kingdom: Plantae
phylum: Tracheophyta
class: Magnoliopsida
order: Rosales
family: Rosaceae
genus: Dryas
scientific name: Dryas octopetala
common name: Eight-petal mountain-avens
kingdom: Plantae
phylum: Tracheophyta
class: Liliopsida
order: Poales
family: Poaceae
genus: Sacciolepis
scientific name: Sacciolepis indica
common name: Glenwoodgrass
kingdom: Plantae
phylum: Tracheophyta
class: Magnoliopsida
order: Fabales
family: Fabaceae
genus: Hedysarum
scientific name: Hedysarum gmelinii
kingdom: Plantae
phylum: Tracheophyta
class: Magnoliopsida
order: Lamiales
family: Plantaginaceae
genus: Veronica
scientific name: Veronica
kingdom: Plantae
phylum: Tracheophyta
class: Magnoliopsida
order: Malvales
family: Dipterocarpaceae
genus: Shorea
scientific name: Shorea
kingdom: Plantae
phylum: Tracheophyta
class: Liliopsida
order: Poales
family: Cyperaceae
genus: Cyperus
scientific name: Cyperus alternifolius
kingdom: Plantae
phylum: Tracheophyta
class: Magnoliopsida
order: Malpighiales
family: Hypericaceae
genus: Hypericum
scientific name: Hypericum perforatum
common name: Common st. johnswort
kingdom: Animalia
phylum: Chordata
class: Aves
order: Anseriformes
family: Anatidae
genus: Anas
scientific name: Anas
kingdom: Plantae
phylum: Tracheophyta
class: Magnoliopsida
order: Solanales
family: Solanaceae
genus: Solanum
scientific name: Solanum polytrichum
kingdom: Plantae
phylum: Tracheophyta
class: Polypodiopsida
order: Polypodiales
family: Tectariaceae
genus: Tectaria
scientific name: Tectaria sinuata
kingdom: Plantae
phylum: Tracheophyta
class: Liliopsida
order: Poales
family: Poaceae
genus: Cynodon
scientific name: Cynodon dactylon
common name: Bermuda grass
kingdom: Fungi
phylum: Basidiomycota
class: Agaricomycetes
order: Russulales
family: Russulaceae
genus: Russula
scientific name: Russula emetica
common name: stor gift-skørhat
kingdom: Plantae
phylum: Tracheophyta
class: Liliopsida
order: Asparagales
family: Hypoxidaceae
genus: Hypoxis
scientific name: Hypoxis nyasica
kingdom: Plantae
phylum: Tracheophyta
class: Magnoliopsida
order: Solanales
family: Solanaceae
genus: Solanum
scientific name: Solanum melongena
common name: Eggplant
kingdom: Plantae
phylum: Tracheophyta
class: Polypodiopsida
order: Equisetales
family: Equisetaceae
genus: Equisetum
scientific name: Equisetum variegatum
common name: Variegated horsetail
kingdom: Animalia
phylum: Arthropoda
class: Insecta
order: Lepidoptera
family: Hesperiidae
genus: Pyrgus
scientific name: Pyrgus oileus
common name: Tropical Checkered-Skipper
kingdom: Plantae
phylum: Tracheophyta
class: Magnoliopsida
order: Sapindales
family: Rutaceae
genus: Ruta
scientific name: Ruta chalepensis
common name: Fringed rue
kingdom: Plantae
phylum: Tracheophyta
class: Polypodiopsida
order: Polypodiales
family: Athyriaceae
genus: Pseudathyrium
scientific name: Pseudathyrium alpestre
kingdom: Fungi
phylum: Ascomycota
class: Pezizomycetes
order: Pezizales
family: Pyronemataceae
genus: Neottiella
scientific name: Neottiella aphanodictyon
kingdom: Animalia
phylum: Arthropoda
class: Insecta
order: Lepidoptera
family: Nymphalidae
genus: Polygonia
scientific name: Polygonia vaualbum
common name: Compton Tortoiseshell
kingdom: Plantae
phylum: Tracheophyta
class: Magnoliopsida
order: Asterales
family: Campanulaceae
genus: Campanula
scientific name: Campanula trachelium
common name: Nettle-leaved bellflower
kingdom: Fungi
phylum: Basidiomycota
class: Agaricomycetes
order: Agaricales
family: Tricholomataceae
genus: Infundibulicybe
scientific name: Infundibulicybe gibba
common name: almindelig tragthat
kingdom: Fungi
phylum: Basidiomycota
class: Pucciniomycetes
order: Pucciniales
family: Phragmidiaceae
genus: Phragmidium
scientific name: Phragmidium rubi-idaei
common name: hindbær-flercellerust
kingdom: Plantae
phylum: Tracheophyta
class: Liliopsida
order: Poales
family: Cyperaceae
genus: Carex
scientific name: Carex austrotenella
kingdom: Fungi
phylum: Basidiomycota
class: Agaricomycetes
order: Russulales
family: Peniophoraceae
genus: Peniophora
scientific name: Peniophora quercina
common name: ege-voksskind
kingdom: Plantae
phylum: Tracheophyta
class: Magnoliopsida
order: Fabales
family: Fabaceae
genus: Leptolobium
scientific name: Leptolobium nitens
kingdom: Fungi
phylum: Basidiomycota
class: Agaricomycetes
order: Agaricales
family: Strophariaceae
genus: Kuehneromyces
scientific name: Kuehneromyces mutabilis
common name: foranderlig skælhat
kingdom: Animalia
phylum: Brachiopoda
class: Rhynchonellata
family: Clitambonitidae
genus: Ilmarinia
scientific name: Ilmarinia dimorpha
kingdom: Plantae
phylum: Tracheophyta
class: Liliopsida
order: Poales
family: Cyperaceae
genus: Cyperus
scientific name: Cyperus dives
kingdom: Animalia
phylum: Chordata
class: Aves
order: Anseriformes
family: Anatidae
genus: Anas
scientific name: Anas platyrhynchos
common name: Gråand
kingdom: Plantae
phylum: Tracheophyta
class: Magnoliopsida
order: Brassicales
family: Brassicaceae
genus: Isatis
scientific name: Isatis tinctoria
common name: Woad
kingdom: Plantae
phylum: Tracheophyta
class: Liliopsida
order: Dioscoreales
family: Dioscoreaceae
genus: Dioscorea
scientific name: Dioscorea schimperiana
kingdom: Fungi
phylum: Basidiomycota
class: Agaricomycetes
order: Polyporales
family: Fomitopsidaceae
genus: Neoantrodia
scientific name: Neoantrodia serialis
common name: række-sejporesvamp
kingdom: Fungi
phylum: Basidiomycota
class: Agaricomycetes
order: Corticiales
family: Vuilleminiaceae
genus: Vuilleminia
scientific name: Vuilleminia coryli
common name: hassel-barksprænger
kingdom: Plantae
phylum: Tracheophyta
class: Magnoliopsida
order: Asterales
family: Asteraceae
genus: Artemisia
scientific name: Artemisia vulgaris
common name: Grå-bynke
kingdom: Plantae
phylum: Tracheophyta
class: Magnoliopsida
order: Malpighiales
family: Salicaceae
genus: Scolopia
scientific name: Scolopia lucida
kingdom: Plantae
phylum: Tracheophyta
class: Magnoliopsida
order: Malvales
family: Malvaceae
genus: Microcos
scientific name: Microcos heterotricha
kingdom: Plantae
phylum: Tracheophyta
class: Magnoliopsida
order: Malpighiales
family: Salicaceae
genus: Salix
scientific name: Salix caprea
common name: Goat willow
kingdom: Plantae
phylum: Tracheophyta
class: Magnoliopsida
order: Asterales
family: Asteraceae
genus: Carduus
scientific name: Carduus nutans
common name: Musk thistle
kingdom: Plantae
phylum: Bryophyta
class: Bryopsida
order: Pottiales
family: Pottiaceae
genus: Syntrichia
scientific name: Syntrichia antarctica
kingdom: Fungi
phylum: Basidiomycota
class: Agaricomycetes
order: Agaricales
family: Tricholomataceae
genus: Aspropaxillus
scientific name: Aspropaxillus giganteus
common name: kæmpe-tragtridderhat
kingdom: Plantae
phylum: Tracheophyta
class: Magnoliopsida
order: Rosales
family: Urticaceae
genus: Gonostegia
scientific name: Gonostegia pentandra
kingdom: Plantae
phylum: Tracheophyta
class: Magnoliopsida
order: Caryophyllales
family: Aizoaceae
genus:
++++++++++++++++++++
● WORK TO DO
Rewrite the lines in the data above as a numbered list, skipping any blank lines.

● FULL RESPONSE
1. kingdom: Plantae
2. phylum: Tracheophyta
3. class: Magnoliopsida
4. order: Rosales
5. family: Rosaceae
6. genus: Dryas
7. scientific name: Dryas octopetala
8. common name: Eight-petal mountain-avens
9. kingdom: Plantae
10. phylum: Tracheophyta
11. class: Liliopsida
12. order: Poales
13. family: Poaceae
14. genus: Sacciolepis
15. scientific name: Sacciolepis indica
16. common name: Glenwoodgrass
17. kingdom: Plantae
18. phylum: Tracheophyta
19. class: Magnoliopsida
20. order: Fabales
21. family: Fabaceae
22. genus: Hedysarum
23. scientific name: Hedysarum gmelinii
24. kingdom: Plantae
25. phylum: Tracheophyta
26. class: Magnoliopsida
27. order: Lamiales
28. family: Plantaginaceae
29. genus: Veronica
30. scientific name: Veronica
31. kingdom: Plantae
32. phylum: Tracheophyta
33. class: Magnoliopsida
34. order: Malvales
35. family: Dipterocarpaceae
36. genus: Shorea
37. scientific name: Shorea
38. kingdom: Plantae
39. phylum: Tracheophyta
40. class: Liliopsida
41. order: Poales
42. family: Cyperaceae
43. genus: Cyperus
44. scientific name: Cyperus alternifolius
45. kingdom: Plantae
46. phylum: Tracheophyta
47. class: Magnoliopsida
48. order: Malpighiales
49. family: Hypericaceae
50. genus: Hypericum
51. scientific name: Hypericum perforatum
52. common name: Common st. johnswort
53. kingdom: Animalia
54. phylum: Chordata
55. class: Aves
56. order: Anseriformes
57. family: Anatidae
58. genus: Anas
59. scientific name: Anas
60. kingdom: Plantae
61. phylum: Tracheophyta
62. class: Magnoliopsida
63. order: Solanales
64. family: Solanaceae
65. genus: Solanum
66. scientific name: Solanum polytrichum
67. kingdom: Plantae
68. phylum: Tracheophyta
69. class: Polypodiopsida
70. order: Polypodiales
71. family: Tectariaceae
72. genus: Tectaria
73. scientific name: Tectaria sinuata
74. kingdom: Plantae
75. phylum: Tracheophyta
76. class: Liliopsida
77. order: Poales
78. family: Poaceae
79. genus: Cynodon
80. scientific name: Cynodon dactylon
81. common name: Bermuda grass
82. kingdom: Fungi
83. phylum: Basidiomycota
84. class: Agaricomycetes
85. order: Russulales
86. family: Russulaceae
87. genus: Russula
88. scientific name: Russula emetica
89. common name: stor gift-skørhat
90. kingdom: Plantae
91. phylum: Tracheophyta
92. class: Liliopsida
93. order: Asparagales
94. family: Hypoxidaceae
95. genus: Hypoxis
96. scientific name: Hypoxis nyasica
97. kingdom: Plantae
98. phylum: Tracheophyta
99. class: Magnoliopsida
100. order: Solanales
101. family: Solanaceae
102. genus: Solanum
103. scientific name: Solanum melongena
104. common name: Eggplant
105. kingdom: Plantae
106. phylum: Tracheophyta
107. class: Polypodiopsida
108. order: Equisetales
109. family: Equisetaceae
110. genus: Equisetum
111. scientific name: Equisetum variegatum
112. common name: Variegated horsetail
113. kingdom: Animalia
114. phylum: Arthropoda
115. class: Insecta
116. order: Lepidoptera
117. family: Hesperiidae
118. genus: Pyrgus
119. scientific name: Pyrgus oileus
120. common name: Tropical Checkered-Skipper
121. kingdom: Plantae
122. phylum: Tracheophyta
123. class: Magnoliopsida
124. order: Sapindales
125. family: Rutaceae
126. genus: Ruta
127. scientific name: Ruta chalepensis
128. common name: Fringed rue
129. kingdom: Plantae
130. phylum: Tracheophyta
131. class: Polypodiopsida
132. order: Polypodiales
133. family: Athyriaceae
134. genus: Pseudathyrium
135. scientific name: Pseudathyrium alpestre
136. kingdom: Fungi
137. phylum: Ascomycota
138. class: Pezizomycetes
139. order: Pezizales
140. family: Pyronemataceae
141. genus: Neottiella
142. scientific name: Neottiella aphanodictyon
143. kingdom: Animalia
144. phylum: Arthropoda
145. class: Insecta
146. order: Lepidoptera
147. family: Nymphalidae
148. genus: Polygonia
149. scientific name: Polygonia vaualbum
150. common name: Compton Tortoiseshell
151. kingdom: Plantae
152. phylum: Tracheophyta
153. class: Magnoliopsida
154. order: Asterales
155. family: Campanulaceae
156. genus: Campanula
157. scientific name: Campanula trachelium
158. common name: Nettle-leaved bellflower
159. kingdom: Fungi
160. phylum: Basidiomycota
161. class: Agaricomycetes
162. order: Agaricales
163. family: Tricholomataceae
164. genus: Infundibulicybe
165. scientific name: Infundibulicybe gibba
166. common name: almindelig tragthat
167. kingdom: Fungi
168. phylum: Basidiomycota
169. class: Pucciniomycetes
170. order: Pucciniales
171. family: Phragmidiaceae
172. genus: Phragmidium
173. scientific name: Phragmidium rubi-idaei
174. common name: hindbær-flercellerust
175. kingdom: Plantae
176. phylum: Tracheophyta
177. class: Liliopsida
178. order: Poales
179. family: Cyperaceae
180. genus: Carex
181. scientific name: Carex austrotenella
182. kingdom: Fungi
183. phylum: Basidiomycota
184. class: Agaricomycetes
185. order: Russulales
186. family: Peniophoraceae
187. genus: Peniophora
188. scientific name: Peniophora quercina
189. common name: ege-voksskind
190. kingdom: Plantae
191. phylum: Tracheophyta
192. class: Magnoliopsida
193. order: Fabales
194. family: Fabaceae
195. genus: Leptolobium
196. scientific name: Leptolobium nitens
197. kingdom: Fungi
198. phylum: Basidiomycota
199. class: Agaricomycetes
200. order: Agaricales
201. family: Strophariaceae
202. genus: Kuehneromyces
203. scientific name: Kuehneromyces mutabilis
204. common name: foranderlig skælhat
205. kingdom: Animalia
206. phylum: Brachiopoda
207. class: Rhynchonellata
208. family: Clitambonitidae
209. genus: Ilmarinia
210. scientific name: Ilmarinia dimorpha
211. kingdom: Plantae
212. phylum: Tracheophyta
213. class: Liliopsida
214. order: Poales
215. family: Cyperaceae
216. genus: Cyperus
217. scientific name: Cyperus dives
218. kingdom: Animalia
219. phylum: Chordata
220. class: Aves
221. order: Anseriformes
222. family: Anatidae
223. genus: Anas
224. scientific name: Anas platyrhynchos
225. common name: Gråand
226. kingdom: Plantae
227. phylum: Tracheophyta
228. class: Magnoliopsida
229. order: Brassicales
230. family: Brassicaceae
231. genus: Isatis
232. scientific name: Isatis tinctoria
233. common name: Woad
234. kingdom: Plantae
235. phylum: Tracheophyta
236. class: Liliopsida
237. order: Dioscoreales
238. family: Dioscoreaceae
239. genus: Dioscorea
240. scientific name: Dioscorea schimperiana
241. kingdom: Fungi
242. phylum: Basidiomycota
243. class: Agaricomycetes
244. order: Polyporales
245. family: Fomitopsidaceae
246. genus: Neoantrodia
247. scientific name: Neoantrodia serialis
248. common name: række-sejporesvamp
249. kingdom: Fungi
250. phylum: Basidiomycota
251. class: Agaricomycetes
252. order: Corticiales
253. family: Vuilleminiaceae
254. genus: Vuilleminia
255. scientific name: Vuilleminia coryli
256. common name: hassel-barksprænger
257. kingdom: Plantae
258. phylum: Tracheophyta
259. class: Magnoliopsida
260. order: Asterales
261. family: Asteraceae
262. genus: Artemisia
263. scientific name: Artemisia vulgaris
264. common name: Grå-bynke
265. kingdom: Plantae
266. phylum: Tracheophyta
267. class: Magnoliopsida
268. order: Malpighiales
269. family: Salicaceae
270. genus: Scolopia
271. scientific name: Scolopia lucida
272. kingdom: Plantae
273. phylum: Tracheophyta
274. class: Magnoliopsida
275. order: Malvales
276. family: Malvaceae
277. genus: Microcos
278. scientific name: Microcos heterotricha
279. kingdom: Plantae
280. phylum: Tracheophyta
281. class: Magnoliopsida
282. order: Malpighiales
283. family: Salicaceae
284. genus: Salix
285. scientific name: Salix caprea
286. common name: Goat willow
287. kingdom: Plantae
288. phylum: Tracheophyta
289. class: Magnoliopsida
290. order: Asterales
291. family: Asteraceae
292. genus: Carduus
293. scientific name: Carduus nutans
294. common name: Musk thistle
295. kingdom: Plantae
296. phylum: Bryophyta
297. class: Bryopsida
298. order: Pottiales
299. family: Pottiaceae
300. genus: Syntrichia
301. scientific name: Syntrichia antarctica
302. kingdom: Fungi
303. phylum: Basidiomycota
304. class: Agaricomycetes
305. order: Agaricales
306. family: Tricholomataceae
307. genus: Aspropaxillus
308. scientific name: Aspropaxillus giganteus
309. common name: kæmpe-tragtridderhat
310. kingdom: Plantae
311. phylum: Tracheophyta
312. class: Magnoliopsida
313. order: Rosales
314. family: Urticaceae
315. genus: Gonostegia
316. scientific name: Gonostegia pentandra
317. kingdom: Plantae
318. phylum: Tracheophyta
319. class: Magnoliopsida
320. order: Caryophyllales
321. family: Aizoaceae
322. genus:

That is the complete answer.